**What you have to do**
A verbatim copy of the whole listing is what is needed.
Start of Records for the task
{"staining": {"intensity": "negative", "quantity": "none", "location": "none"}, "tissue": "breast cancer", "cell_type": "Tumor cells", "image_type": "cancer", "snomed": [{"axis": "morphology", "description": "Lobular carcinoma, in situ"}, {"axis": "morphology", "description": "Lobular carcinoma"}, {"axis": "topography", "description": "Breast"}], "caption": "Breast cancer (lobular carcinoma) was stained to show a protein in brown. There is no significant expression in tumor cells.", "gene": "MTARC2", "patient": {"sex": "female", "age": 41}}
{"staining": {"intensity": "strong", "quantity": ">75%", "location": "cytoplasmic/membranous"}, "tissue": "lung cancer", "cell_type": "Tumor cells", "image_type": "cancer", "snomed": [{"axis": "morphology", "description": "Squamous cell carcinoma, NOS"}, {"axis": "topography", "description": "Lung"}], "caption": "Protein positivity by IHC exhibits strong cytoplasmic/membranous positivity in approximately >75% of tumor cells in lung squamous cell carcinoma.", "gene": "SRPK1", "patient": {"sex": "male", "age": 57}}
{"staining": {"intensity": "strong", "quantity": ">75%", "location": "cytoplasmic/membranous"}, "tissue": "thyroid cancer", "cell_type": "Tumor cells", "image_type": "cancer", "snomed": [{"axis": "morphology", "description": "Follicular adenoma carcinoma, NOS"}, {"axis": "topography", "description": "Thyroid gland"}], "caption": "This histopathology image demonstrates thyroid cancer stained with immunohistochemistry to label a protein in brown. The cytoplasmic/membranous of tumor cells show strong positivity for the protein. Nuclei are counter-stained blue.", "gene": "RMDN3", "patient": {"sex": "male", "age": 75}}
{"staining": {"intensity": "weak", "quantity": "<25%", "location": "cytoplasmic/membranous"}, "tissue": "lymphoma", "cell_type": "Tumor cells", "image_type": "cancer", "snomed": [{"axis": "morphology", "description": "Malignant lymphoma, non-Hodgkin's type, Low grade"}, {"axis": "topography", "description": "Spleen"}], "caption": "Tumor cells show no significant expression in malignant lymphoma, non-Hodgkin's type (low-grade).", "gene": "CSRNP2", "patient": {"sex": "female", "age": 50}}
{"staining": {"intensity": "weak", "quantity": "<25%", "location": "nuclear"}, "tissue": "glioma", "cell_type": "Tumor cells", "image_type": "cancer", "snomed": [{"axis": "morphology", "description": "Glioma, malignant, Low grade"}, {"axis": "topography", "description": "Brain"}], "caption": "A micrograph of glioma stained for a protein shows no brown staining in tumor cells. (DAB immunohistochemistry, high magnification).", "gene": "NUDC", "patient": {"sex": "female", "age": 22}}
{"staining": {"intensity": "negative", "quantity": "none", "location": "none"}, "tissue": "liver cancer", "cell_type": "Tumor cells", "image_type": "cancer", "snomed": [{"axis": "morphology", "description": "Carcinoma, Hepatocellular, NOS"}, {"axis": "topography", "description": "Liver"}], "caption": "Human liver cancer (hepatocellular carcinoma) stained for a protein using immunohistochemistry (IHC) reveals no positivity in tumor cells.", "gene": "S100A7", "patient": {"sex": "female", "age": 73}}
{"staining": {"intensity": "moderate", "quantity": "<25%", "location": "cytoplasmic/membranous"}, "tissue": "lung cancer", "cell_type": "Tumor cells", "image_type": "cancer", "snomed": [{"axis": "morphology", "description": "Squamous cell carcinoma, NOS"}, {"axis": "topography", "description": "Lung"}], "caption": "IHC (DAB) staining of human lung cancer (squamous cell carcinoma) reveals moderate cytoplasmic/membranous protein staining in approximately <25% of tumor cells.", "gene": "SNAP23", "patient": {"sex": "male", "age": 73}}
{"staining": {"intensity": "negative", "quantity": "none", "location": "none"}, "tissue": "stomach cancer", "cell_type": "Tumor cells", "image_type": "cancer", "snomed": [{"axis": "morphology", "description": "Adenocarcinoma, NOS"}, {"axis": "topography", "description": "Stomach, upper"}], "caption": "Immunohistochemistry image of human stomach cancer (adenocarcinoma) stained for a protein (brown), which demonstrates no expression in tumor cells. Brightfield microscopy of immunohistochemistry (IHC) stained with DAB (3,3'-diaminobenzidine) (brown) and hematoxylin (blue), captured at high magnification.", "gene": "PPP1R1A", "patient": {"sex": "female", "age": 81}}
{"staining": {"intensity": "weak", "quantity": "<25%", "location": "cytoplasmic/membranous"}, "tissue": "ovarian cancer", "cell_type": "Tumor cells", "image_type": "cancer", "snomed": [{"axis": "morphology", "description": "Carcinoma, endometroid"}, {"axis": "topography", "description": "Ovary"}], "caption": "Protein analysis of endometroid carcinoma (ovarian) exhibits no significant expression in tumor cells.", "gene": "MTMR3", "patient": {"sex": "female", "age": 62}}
End of Records for the task
**Worked solution**
{"staining": {"intensity": "negative", "quantity": "none", "location": "none"}, "tissue": "breast cancer", "cell_type": "Tumor cells", "image_type": "cancer", "snomed": [{"axis": "morphology", "description": "Lobular carcinoma, in situ"}, {"axis": "morphology", "description": "Lobular carcinoma"}, {"axis": "topography", "description": "Breast"}], "caption": "Breast cancer (lobular carcinoma) was stained to show a protein in brown. There is no significant expression in tumor cells.", "gene": "MTARC2", "patient": {"sex": "female", "age": 41}}
{"staining": {"intensity": "strong", "quantity": ">75%", "location": "cytoplasmic/membranous"}, "tissue": "lung cancer", "cell_type": "Tumor cells", "image_type": "cancer", "snomed": [{"axis": "morphology", "description": "Squamous cell carcinoma, NOS"}, {"axis": "topography", "description": "Lung"}], "caption": "Protein positivity by IHC exhibits strong cytoplasmic/membranous positivity in approximately >75% of tumor cells in lung squamous cell carcinoma.", "gene": "SRPK1", "patient": {"sex": "male", "age": 57}}
{"staining": {"intensity": "strong", "quantity": ">75%", "location": "cytoplasmic/membranous"}, "tissue": "thyroid cancer", "cell_type": "Tumor cells", "image_type": "cancer", "snomed": [{"axis": "morphology", "description": "Follicular adenoma carcinoma, NOS"}, {"axis": "topography", "description": "Thyroid gland"}], "caption": "This histopathology image demonstrates thyroid cancer stained with immunohistochemistry to label a protein in brown. The cytoplasmic/membranous of tumor cells show strong positivity for the protein. Nuclei are counter-stained blue.", "gene": "RMDN3", "patient": {"sex": "male", "age": 75}}
{"staining": {"intensity": "weak", "quantity": "<25%", "location": "cytoplasmic/membranous"}, "tissue": "lymphoma", "cell_type": "Tumor cells", "image_type": "cancer", "snomed": [{"axis": "morphology", "description": "Malignant lymphoma, non-Hodgkin's type, Low grade"}, {"axis": "topography", "description": "Spleen"}], "caption": "Tumor cells show no significant expression in malignant lymphoma, non-Hodgkin's type (low-grade).", "gene": "CSRNP2", "patient": {"sex": "female", "age": 50}}
{"staining": {"intensity": "weak", "quantity": "<25%", "location": "nuclear"}, "tissue": "glioma", "cell_type": "Tumor cells", "image_type": "cancer", "snomed": [{"axis": "morphology", "description": "Glioma, malignant, Low grade"}, {"axis": "topography", "description": "Brain"}], "caption": "A micrograph of glioma stained for a protein shows no brown staining in tumor cells. (DAB immunohistochemistry, high magnification).", "gene": "NUDC", "patient": {"sex": "female", "age": 22}}
{"staining": {"intensity": "negative", "quantity": "none", "location": "none"}, "tissue": "liver cancer", "cell_type": "Tumor cells", "image_type": "cancer", "snomed": [{"axis": "morphology", "description": "Carcinoma, Hepatocellular, NOS"}, {"axis": "topography", "description": "Liver"}], "caption": "Human liver cancer (hepatocellular carcinoma) stained for a protein using immunohistochemistry (IHC) reveals no positivity in tumor cells.", "gene": "S100A7", "patient": {"sex": "female", "age": 73}}
{"staining": {"intensity": "moderate", "quantity": "<25%", "location": "cytoplasmic/membranous"}, "tissue": "lung cancer", "cell_type": "Tumor cells", "image_type": "cancer", "snomed": [{"axis": "morphology", "description": "Squamous cell carcinoma, NOS"}, {"axis": "topography", "description": "Lung"}], "caption": "IHC (DAB) staining of human lung cancer (squamous cell carcinoma) reveals moderate cytoplasmic/membranous protein staining in approximately <25% of tumor cells.", "gene": "SNAP23", "patient": {"sex": "male", "age": 73}}
{"staining": {"intensity": "negative", "quantity": "none", "location": "none"}, "tissue": "stomach cancer", "cell_type": "Tumor cells", "image_type": "cancer", "snomed": [{"axis": "morphology", "description": "Adenocarcinoma, NOS"}, {"axis": "topography", "description": "Stomach, upper"}], "caption": "Immunohistochemistry image of human stomach cancer (adenocarcinoma) stained for a protein (brown), which demonstrates no expression in tumor cells. Brightfield microscopy of immunohistochemistry (IHC) stained with DAB (3,3'-diaminobenzidine) (brown) and hematoxylin (blue), captured at high magnification.", "gene": "PPP1R1A", "patient": {"sex": "female", "age": 81}}
{"staining": {"intensity": "weak", "quantity": "<25%", "location": "cytoplasmic/membranous"}, "tissue": "ovarian cancer", "cell_type": "Tumor cells", "image_type": "cancer", "snomed": [{"axis": "morphology", "description": "Carcinoma, endometroid"}, {"axis": "topography", "description": "Ovary"}], "caption": "Protein analysis of endometroid carcinoma (ovarian) exhibits no significant expression in tumor cells.", "gene": "MTMR3", "patient": {"sex": "female", "age": 62}}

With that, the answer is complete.